Real World Solutions Tailored To Your Needs

Can a deceased’s loved ones get you removed as executor?

On Behalf of | Jun 26, 2024 | Estate Planning |

If you were chosen by a loved one, friend or colleague to be the executor (known as the “personal representative” under California law) of their estate, they likely trusted you to be able to handle this responsibility and help carry out their final wishes for their assets. 

Maybe those heirs are suggesting that you’re not up to the job or that you won’t be fair to everyone. Maybe they’re outright threatening to have you removed. This can make an already difficult and stressful job even harder to do.

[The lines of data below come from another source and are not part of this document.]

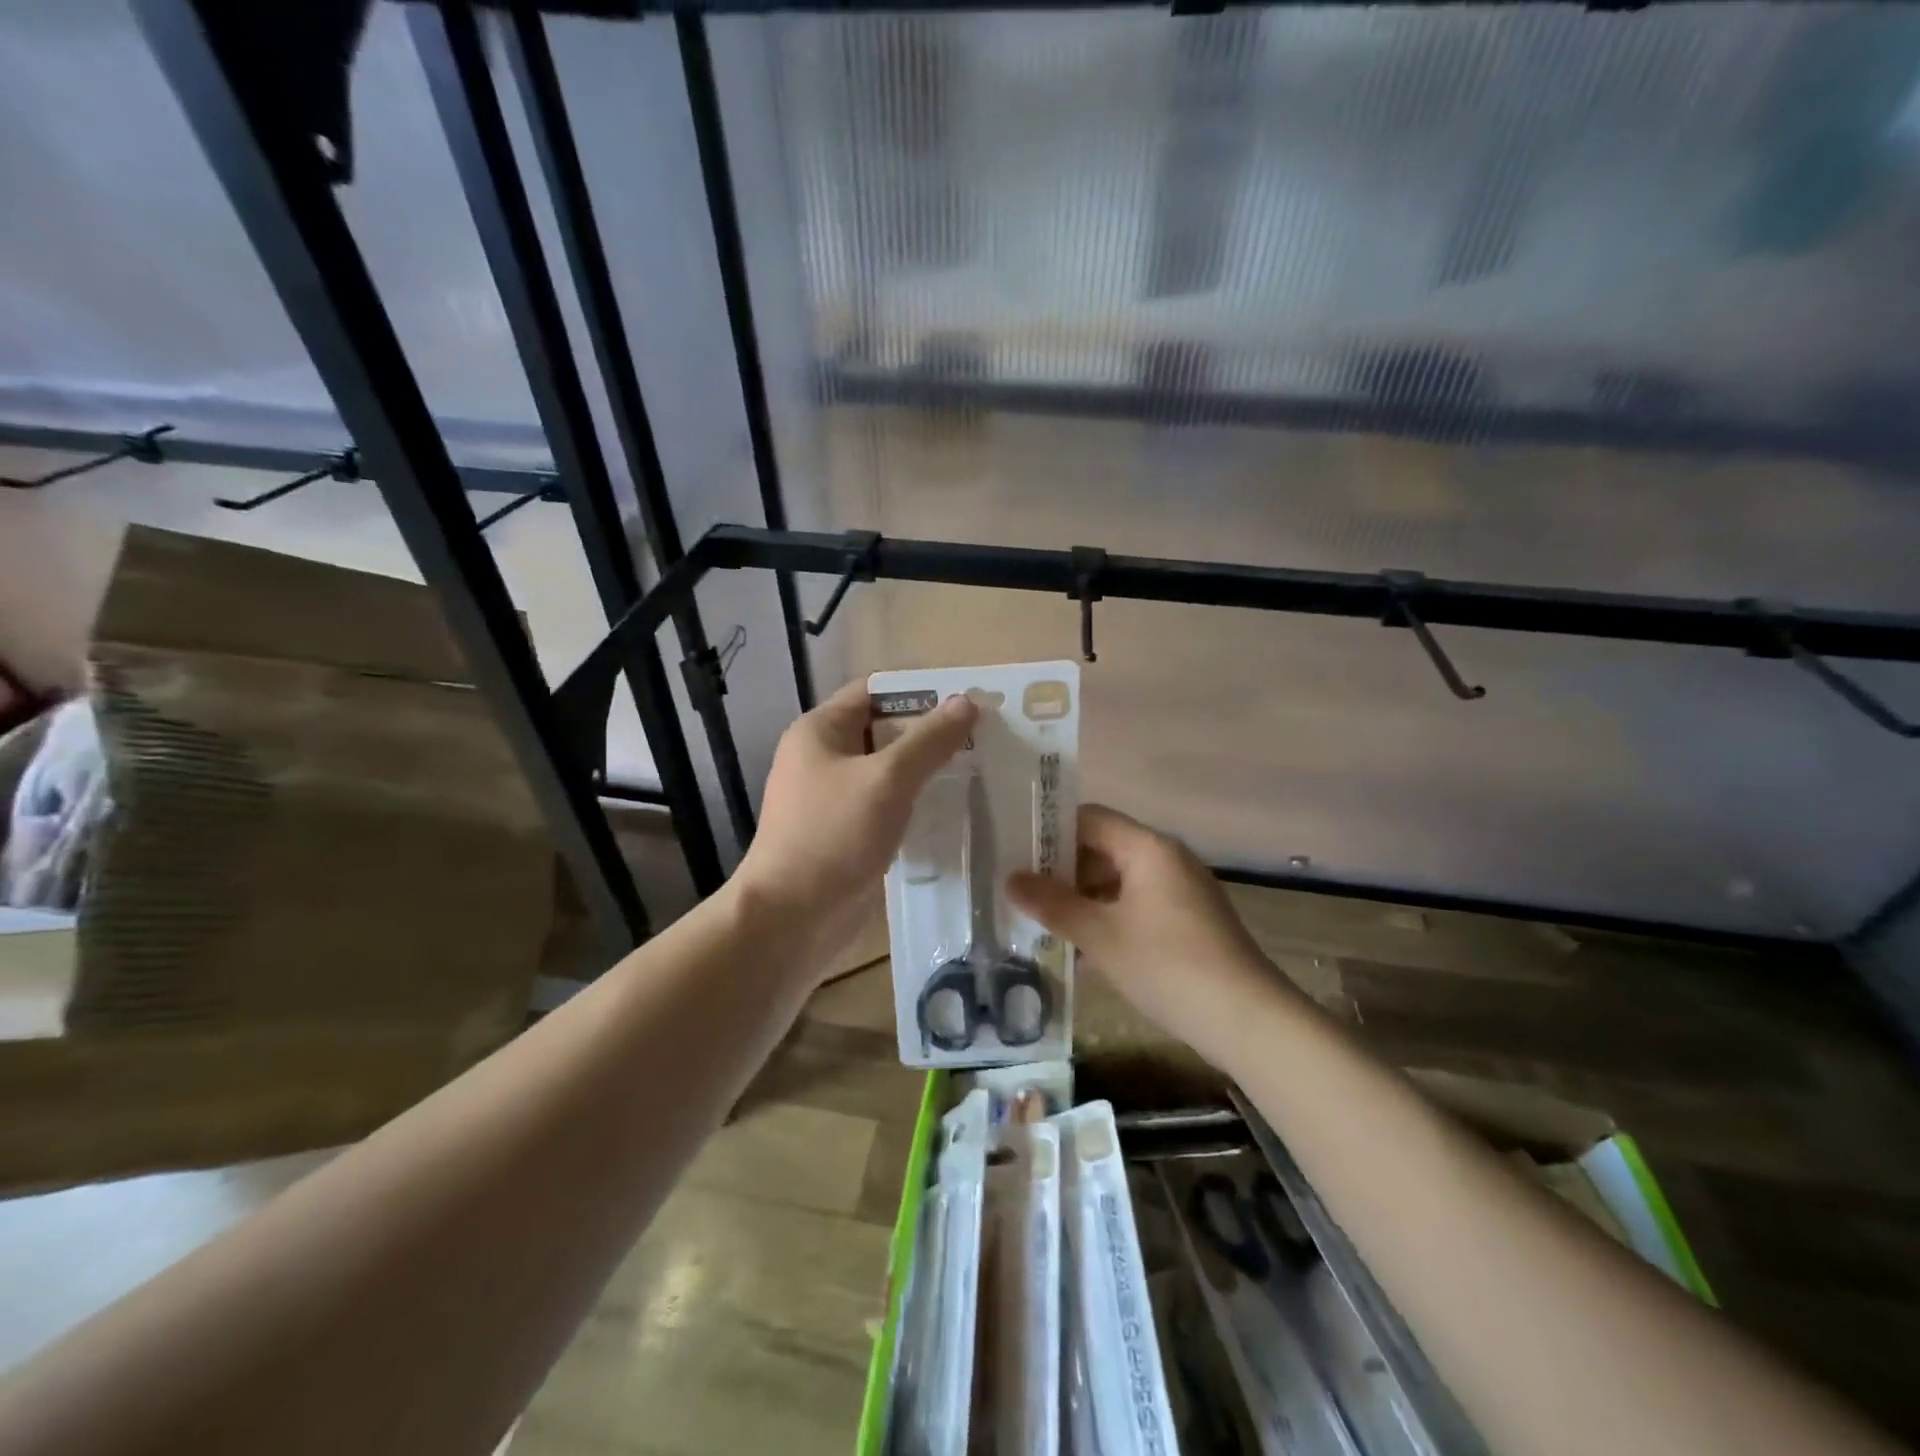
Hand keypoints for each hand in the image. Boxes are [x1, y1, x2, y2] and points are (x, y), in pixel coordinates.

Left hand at [734, 681, 976, 974]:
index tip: (967, 700)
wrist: (791, 919)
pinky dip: (917, 803)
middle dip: (932, 732)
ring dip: (928, 770)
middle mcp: (824, 757)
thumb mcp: (886, 779)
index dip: (921, 691)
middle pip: (884, 730)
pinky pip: (888, 806)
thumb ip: (928, 740)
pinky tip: (955, 809)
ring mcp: (835, 798)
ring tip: (981, 769)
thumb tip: (966, 702)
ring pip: (889, 771)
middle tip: (985, 737)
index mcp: (820, 731)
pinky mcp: (848, 833)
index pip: (875, 691)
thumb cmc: (833, 835)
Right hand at [1007, 804, 1288, 1060]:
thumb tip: (1010, 879)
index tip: (1015, 851)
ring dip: (1083, 897)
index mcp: (1148, 848)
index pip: (1089, 818)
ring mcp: (1182, 890)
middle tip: (1022, 891)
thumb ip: (1053, 904)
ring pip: (1119, 880)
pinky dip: (1108, 916)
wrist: (1248, 1020)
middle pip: (1103, 848)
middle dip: (1062, 869)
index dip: (1050, 831)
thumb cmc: (1168, 966)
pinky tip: (1082, 948)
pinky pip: (1137, 903)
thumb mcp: (1101, 936)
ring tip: (1043, 921)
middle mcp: (1167, 858)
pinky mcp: (1189, 920)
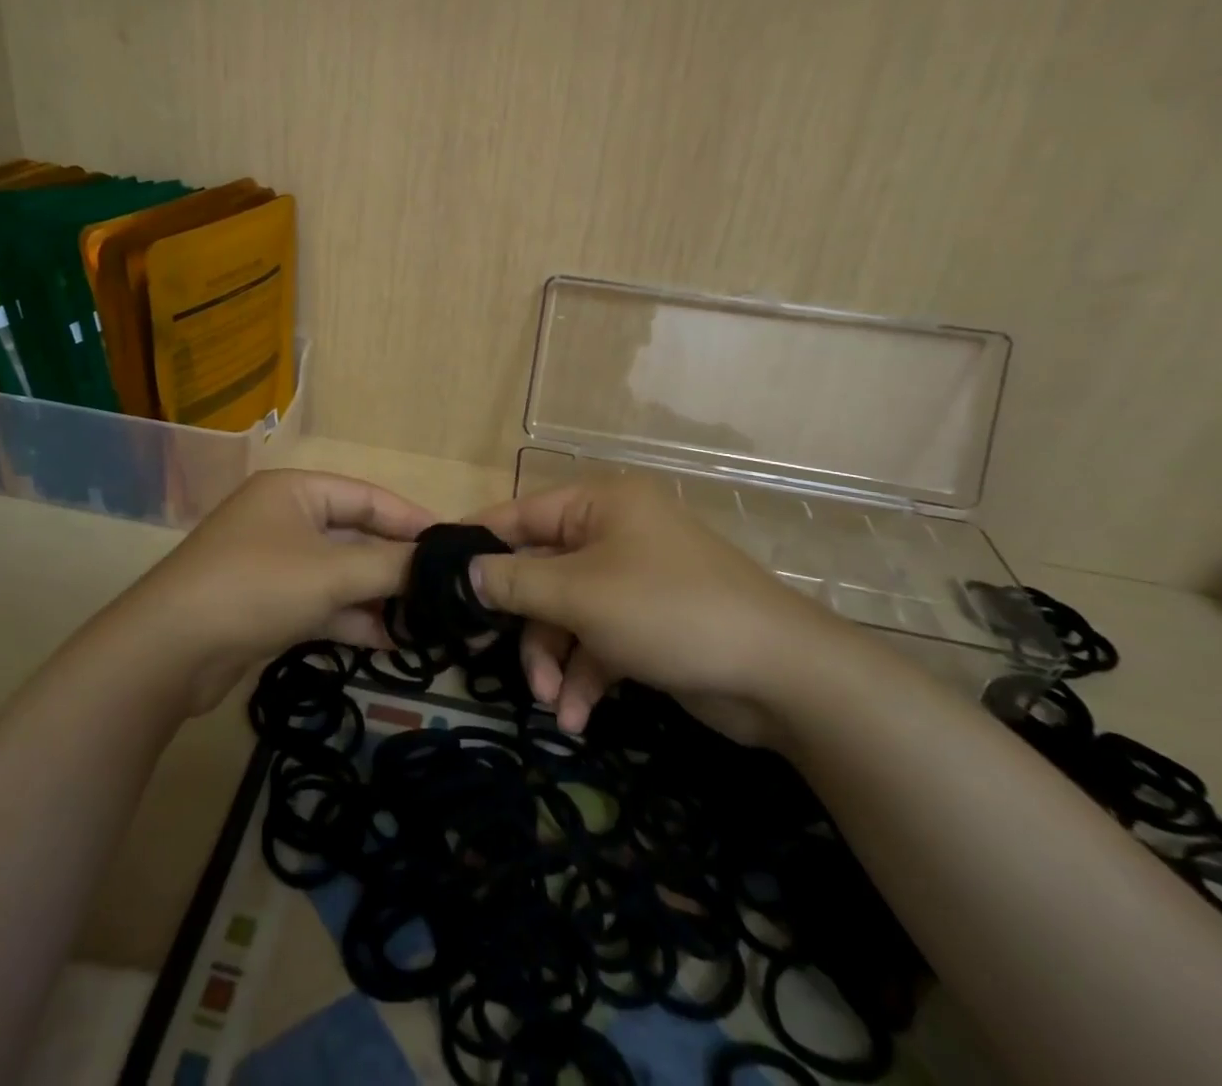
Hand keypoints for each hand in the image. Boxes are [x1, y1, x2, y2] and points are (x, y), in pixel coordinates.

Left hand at [122, 469, 433, 712]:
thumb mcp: (331, 572)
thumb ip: (390, 566)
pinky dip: (351, 619)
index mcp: (296, 491)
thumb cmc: (256, 587)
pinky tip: (389, 642)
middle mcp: (285, 518)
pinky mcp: (267, 603)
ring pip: (339, 574)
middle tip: (443, 591)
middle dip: (396, 566)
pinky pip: (321, 602)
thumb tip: (443, 564)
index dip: (412, 520)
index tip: (455, 547)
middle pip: (355, 536)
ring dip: (378, 597)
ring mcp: (274, 563)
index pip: (368, 496)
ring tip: (426, 623)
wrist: (169, 651)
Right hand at [469, 477, 854, 739]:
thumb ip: (514, 582)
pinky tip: (577, 716)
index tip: (440, 575)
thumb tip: (464, 570)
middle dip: (525, 625)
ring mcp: (633, 580)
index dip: (480, 544)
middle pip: (541, 572)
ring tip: (552, 704)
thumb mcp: (580, 595)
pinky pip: (597, 641)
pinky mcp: (648, 624)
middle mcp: (614, 534)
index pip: (520, 514)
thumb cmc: (669, 612)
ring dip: (553, 660)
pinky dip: (584, 676)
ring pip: (566, 613)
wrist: (781, 677)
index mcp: (600, 505)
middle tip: (499, 659)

What does California law say?

It may help to understand that California probate law allows court removal of a personal representative only if they aren’t legally qualified for the position (for example, if they’re under 18 or not a U.S. resident) or if they’re guilty of specific types of wrongdoing that affect the estate’s assets and the administration of the estate. 

Some examples under the law include the following:

  • They have “wasted, embezzled, mismanaged, or committed a fraud on the estate” or are “about to do so.”
  • They have “long neglected to perform any act as personal representative.”
  • It’s necessary to remove them for the “protection of the estate or interested persons.”

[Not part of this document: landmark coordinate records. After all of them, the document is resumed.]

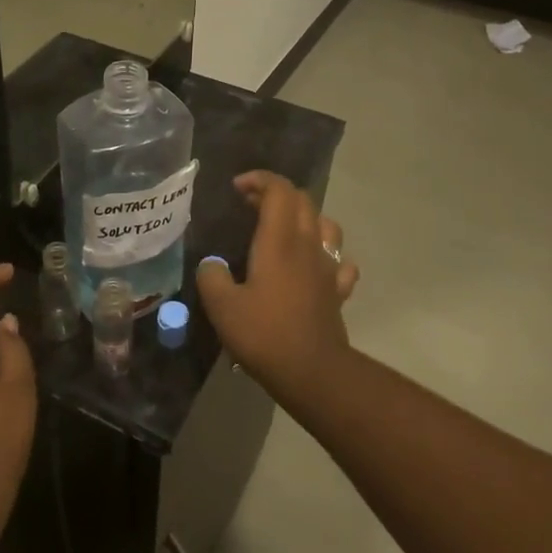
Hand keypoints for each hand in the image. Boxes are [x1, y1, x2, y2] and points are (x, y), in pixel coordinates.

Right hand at [196, 171, 359, 403]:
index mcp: (279, 241)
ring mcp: (327, 267)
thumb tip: (211, 265)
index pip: (279, 190)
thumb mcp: (222, 307)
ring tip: (283, 228)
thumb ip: (211, 277)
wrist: (313, 372)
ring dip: (304, 217)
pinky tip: (315, 265)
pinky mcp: (337, 291)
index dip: (259, 180)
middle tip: (250, 204)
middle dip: (276, 193)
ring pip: (326, 224)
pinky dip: (327, 253)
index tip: (237, 188)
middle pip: (302, 200)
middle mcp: (307, 245)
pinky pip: (340, 261)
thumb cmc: (265, 334)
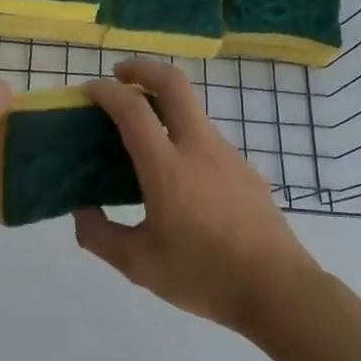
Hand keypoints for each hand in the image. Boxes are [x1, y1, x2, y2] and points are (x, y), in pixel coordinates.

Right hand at [74, 60, 312, 330]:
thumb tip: (82, 211)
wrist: (278, 291)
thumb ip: (100, 235)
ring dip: (163, 106)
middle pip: (173, 84)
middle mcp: (199, 149)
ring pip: (193, 112)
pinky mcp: (246, 171)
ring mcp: (228, 156)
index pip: (132, 110)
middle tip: (119, 76)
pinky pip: (207, 140)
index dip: (106, 92)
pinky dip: (183, 136)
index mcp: (167, 168)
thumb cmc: (204, 275)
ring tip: (141, 135)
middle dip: (142, 69)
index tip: (88, 90)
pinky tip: (176, 176)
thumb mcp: (138, 265)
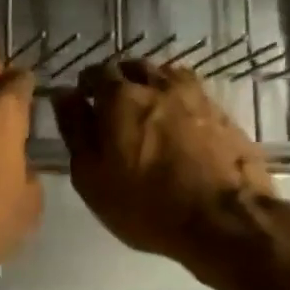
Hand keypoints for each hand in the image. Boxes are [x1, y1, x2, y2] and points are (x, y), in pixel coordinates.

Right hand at [50, 61, 273, 280]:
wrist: (225, 221)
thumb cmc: (145, 205)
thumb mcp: (91, 176)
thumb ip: (75, 130)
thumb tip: (64, 96)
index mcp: (120, 96)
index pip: (94, 73)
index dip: (85, 87)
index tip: (82, 105)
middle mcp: (158, 84)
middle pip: (131, 69)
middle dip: (117, 83)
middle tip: (112, 112)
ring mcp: (195, 95)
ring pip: (164, 77)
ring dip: (150, 88)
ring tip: (145, 116)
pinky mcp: (222, 113)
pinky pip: (190, 95)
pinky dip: (177, 103)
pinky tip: (176, 126)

Note that there’s an exception if the appointed personal representative was a business partner of the deceased. In that case, the law allows removal if “an interested person objects to the appointment.” Typically, an interested party would be a beneficiary.

One way to help ensure that you’re handling your duties as personal representative effectively and in accordance with the law is to have experienced legal guidance. You may also want to seek help from financial, tax, real estate and other professionals as you carry out your responsibilities.